Leave your feeders up!

The urge to migrate far, far outweighs a bottle full of sugar water. Your hummingbirds will begin migrating when their biological clocks command them to leave, no matter how much food is still available for them. It is likely, in fact, that the hummingbirds at your feeders today are not the same ones that were there two weeks ago. Hummingbird migration has already started and the birds you see today are likely migrants passing through rather than the ones who spent the summer with you.

And, of course, their food supply is dwindling now. Colder nights and cooler, shorter days mean fewer bugs, their primary source of protein, and less nectar from flowers which they also eat in abundance even if human-supplied sugar water is available.

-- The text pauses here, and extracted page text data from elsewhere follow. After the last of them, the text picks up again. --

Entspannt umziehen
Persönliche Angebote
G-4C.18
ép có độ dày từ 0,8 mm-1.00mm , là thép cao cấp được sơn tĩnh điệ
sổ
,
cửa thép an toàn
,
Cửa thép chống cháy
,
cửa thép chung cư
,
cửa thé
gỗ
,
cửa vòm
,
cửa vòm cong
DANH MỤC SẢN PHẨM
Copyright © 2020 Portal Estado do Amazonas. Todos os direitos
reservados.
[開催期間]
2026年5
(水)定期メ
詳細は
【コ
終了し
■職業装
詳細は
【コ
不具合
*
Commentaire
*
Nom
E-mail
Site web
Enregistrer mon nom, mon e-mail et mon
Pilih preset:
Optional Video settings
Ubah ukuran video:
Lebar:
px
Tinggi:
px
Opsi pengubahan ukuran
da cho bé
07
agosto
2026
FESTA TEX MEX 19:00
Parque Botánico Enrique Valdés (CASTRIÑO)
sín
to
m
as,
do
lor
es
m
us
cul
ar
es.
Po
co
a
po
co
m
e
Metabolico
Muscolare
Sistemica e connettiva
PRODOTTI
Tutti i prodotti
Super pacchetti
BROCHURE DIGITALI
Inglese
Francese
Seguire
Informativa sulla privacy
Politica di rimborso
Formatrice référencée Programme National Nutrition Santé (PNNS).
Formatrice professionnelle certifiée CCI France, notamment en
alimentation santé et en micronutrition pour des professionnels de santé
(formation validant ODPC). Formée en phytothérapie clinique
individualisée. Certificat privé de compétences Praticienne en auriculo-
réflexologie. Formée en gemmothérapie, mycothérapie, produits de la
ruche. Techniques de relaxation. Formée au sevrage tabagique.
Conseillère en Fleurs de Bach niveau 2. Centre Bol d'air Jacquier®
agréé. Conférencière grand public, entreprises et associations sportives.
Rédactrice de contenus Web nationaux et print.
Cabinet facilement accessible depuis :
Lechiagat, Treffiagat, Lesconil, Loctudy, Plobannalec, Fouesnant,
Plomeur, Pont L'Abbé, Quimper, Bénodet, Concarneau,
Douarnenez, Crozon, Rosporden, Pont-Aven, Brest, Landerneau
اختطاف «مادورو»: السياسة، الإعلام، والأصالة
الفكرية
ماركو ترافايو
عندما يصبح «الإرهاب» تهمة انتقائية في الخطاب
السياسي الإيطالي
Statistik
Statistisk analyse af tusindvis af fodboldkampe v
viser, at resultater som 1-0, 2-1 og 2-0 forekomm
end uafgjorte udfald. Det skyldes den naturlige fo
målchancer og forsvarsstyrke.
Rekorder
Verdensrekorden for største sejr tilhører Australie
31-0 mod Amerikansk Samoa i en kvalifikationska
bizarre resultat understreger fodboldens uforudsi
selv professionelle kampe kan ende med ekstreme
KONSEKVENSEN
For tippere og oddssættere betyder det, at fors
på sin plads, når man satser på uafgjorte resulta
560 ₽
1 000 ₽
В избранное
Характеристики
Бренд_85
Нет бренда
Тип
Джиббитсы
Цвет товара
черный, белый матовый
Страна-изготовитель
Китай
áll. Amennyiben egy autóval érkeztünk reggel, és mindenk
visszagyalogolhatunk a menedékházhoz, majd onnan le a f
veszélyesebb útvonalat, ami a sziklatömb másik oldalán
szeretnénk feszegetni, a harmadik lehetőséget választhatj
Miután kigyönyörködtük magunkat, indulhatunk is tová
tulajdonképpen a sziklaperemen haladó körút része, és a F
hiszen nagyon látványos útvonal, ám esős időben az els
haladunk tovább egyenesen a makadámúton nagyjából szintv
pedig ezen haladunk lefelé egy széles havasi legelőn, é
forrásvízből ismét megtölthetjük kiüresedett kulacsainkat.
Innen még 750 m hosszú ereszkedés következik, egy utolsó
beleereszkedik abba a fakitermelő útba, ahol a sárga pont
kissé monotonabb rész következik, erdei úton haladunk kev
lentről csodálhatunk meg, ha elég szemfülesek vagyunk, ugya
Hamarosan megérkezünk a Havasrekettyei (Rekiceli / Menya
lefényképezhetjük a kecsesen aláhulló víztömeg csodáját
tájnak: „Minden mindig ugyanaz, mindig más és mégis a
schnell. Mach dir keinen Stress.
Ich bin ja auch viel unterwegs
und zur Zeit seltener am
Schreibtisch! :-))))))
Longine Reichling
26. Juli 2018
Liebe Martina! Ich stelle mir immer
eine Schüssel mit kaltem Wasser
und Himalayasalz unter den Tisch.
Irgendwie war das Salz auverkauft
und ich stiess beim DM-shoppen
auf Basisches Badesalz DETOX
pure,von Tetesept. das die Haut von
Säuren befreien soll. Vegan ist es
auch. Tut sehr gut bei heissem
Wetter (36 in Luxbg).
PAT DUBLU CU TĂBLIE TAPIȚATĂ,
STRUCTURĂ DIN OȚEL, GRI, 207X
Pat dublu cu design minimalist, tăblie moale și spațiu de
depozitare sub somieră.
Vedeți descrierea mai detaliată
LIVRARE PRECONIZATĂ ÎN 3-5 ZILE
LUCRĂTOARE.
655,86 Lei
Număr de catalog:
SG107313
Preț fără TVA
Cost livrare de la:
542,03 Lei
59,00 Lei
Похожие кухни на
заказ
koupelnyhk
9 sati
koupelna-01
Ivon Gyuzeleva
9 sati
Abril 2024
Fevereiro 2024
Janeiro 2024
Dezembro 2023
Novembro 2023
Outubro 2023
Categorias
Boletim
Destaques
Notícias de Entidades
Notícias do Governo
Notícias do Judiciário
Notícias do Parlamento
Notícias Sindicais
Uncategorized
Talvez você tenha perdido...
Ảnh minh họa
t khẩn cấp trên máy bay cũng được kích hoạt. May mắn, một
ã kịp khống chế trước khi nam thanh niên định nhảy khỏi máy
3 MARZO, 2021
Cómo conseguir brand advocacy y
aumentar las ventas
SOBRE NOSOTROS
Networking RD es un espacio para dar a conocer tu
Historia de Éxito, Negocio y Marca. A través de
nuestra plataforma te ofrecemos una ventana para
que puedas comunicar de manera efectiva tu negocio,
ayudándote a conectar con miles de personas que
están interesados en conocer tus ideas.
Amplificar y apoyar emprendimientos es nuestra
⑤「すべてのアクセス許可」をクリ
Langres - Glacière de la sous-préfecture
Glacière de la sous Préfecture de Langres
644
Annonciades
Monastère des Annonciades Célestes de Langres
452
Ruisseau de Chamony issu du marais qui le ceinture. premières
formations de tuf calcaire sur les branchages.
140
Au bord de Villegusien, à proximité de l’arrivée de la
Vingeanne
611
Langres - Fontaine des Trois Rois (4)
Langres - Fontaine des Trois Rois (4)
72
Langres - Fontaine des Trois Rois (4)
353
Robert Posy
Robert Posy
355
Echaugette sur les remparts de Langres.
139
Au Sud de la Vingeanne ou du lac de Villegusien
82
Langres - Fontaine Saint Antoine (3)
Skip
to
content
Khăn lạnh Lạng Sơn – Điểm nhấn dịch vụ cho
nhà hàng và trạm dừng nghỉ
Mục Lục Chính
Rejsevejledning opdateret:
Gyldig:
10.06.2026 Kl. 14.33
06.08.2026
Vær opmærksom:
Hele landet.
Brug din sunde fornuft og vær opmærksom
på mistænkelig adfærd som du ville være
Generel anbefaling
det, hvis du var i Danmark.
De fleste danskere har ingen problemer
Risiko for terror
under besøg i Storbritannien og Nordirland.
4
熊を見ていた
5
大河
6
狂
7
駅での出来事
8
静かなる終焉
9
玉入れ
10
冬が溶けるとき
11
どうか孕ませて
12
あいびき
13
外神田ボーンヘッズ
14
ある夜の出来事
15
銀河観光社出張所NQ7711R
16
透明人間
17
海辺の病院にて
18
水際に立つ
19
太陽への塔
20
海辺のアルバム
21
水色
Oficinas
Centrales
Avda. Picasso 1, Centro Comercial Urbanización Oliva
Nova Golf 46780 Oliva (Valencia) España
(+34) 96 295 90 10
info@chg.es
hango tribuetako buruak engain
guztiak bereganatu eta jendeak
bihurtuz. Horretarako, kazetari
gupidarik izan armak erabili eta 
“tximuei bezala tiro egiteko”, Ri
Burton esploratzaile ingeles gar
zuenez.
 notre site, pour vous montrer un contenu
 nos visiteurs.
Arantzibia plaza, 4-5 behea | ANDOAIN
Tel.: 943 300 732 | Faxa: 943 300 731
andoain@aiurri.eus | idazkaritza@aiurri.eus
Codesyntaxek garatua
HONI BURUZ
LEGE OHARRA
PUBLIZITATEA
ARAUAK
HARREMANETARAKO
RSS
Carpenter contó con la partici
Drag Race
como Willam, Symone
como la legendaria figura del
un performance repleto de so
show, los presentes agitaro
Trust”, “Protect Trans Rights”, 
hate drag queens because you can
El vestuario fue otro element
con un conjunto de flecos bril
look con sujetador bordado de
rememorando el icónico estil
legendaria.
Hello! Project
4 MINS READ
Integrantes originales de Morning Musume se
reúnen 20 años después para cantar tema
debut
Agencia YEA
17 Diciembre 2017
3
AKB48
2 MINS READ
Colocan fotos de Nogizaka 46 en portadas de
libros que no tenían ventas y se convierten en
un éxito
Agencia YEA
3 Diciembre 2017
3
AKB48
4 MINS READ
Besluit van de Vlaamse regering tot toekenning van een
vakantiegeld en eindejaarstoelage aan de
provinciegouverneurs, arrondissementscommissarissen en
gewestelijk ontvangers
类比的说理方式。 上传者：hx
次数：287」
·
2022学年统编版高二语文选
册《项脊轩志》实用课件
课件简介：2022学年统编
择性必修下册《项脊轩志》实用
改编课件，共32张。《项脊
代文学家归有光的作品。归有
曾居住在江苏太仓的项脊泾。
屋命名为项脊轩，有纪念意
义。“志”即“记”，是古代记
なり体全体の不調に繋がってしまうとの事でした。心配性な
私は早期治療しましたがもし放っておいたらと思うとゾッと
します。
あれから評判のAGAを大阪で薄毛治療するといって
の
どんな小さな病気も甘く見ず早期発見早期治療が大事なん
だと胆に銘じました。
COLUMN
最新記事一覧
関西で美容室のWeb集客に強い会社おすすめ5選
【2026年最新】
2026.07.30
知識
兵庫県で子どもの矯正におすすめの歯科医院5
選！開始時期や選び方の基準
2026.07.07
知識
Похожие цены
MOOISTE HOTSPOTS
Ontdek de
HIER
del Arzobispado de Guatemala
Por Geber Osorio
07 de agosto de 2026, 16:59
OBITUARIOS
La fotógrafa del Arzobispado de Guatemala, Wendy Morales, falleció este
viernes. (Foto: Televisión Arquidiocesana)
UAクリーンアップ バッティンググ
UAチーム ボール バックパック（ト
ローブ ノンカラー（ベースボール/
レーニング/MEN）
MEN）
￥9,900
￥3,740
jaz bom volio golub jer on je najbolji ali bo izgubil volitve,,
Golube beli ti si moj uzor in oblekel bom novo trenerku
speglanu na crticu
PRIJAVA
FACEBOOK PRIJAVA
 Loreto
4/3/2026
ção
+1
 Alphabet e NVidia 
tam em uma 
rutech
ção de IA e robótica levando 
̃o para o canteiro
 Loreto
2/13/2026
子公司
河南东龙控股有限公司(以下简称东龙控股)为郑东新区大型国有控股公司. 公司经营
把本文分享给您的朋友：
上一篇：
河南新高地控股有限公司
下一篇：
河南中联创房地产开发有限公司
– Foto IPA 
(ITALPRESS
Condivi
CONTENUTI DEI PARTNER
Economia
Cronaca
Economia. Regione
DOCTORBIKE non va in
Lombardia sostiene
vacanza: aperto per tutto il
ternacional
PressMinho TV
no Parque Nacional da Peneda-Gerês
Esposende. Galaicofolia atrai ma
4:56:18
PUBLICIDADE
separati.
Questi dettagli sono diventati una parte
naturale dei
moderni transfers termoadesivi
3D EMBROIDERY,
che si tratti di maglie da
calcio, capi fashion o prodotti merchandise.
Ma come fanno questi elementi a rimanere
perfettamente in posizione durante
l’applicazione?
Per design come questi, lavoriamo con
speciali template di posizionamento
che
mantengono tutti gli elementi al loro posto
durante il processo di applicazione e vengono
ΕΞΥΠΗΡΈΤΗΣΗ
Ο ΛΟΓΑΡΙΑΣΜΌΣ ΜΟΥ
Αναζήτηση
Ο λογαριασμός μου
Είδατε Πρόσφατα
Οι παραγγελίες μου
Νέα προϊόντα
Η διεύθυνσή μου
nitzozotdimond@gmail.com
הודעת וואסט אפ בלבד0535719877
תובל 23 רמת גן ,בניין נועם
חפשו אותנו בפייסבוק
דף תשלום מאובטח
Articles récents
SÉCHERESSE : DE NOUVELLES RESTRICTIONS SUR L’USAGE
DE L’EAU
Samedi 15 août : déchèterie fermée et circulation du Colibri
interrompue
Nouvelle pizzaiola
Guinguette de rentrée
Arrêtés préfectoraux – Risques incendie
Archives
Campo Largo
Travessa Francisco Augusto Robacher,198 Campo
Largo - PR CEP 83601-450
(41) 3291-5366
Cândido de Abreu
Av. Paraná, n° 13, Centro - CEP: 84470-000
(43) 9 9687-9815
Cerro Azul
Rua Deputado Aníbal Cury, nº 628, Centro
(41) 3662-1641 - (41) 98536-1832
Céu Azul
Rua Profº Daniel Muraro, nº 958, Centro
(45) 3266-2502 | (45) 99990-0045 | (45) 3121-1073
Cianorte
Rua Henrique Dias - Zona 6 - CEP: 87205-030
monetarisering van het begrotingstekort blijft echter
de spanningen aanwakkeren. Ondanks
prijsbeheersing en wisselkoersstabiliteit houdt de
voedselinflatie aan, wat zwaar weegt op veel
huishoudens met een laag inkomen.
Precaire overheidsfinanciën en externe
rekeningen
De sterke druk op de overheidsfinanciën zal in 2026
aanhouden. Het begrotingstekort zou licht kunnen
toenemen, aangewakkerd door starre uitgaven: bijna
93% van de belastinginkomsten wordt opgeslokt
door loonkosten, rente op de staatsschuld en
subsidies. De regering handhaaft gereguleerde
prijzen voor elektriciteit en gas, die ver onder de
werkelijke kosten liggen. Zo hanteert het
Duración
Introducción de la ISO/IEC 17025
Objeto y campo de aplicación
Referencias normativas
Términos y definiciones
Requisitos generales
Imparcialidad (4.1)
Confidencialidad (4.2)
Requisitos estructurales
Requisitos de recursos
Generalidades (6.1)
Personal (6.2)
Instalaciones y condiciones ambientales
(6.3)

But your sugar water is especially helpful to them as they migrate southward. They need immense amounts of energy to migrate successfully and they need to add to their body weight substantially. If you leave your feeders up until the last one has flown through, you will help them maintain that weight for as long as possible and help provide a needed energy boost for the next leg of the journey. I generally leave my hummingbird feeders up for two weeks past the time I see the last hummingbird. There are always stragglers. And you don't always see every bird that comes to your feeders.


For those of our readers who live in the regions of the United States that have hummingbirds year-round, you should leave your feeders out all winter, filled with clean fresh nectar of course. And I also say: Lucky You!!


But for the rest of us, it is not yet time to take down our feeders. There are migrating hummingbirds who will thank you to leave them up, with fresh syrup, for a few weeks more.